Retail profit was up 27.4% in the year, which was largely driven by a strong B&Q performance, while total sales rose by 6.8%.
In the same period, e-commerce sales soared by 158%, now accounting for 18% of total group sales, up from its 8% share the prior year. Click and collect sales also rocketed 226%, accounting for 78% of e-commerce sales.
The group notes that before the pandemic, it saw a gradual shift in customer preference towards Do-it-For-Me (‘DIFM’) versus DIY, adding that this shift was linked to new generations of consumers having fewer DIY skills, and a shift in spending priorities.

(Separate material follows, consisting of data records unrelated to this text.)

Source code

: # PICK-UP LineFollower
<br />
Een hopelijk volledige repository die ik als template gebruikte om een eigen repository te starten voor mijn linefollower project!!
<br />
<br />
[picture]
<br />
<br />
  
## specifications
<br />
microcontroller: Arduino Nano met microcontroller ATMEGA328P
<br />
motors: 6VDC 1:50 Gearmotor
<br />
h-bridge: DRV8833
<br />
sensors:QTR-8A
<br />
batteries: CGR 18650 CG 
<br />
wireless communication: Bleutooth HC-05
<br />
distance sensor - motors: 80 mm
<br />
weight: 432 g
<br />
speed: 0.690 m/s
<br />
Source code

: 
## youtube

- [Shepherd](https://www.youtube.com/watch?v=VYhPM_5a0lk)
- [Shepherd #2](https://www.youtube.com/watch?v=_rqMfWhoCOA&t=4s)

However, the pandemic has “favoured the DIY trend”, according to the group, as DIY is “seen as allowing better ‘social distancing’, cheaper, a hobby, and an activity that contributes to wellbeing”.
Whilst the group is “mindful” of continued uncertainty related to the pandemic, looking ahead, it expects Q1 like-for-like sales for its next financial year to be up 24.2%.
In addition, it expects low double-digit like-for-like sales growth in H1 21/22, but is planning for like-for-like scenarios of -15% to -5% in the second half of the year, adding that H2 is likely to be impacted by strong year-on-year comparables and “uncertainty over the macroeconomic and consumer environment”.
Thierry Garnier, CEO, said: “Kingfisher is coming out of the Covid crisis as a stronger business, with an improved competitive position in all key markets, strong new customer growth and a step change in digital adoption. Current trading remains positive and, while visibility is limited for the year as a whole, we are confident of continued outperformance of our wider markets.
“The COVID crisis has established new longer-term trends that are clearly supportive for our industry – including more working from home, the renewed importance of the home as a ‘hub’, and the development of a new generation of DIY’ers – and we expect these to endure. With our strategic progress, we are well positioned to capitalise on these new and positive market trends.”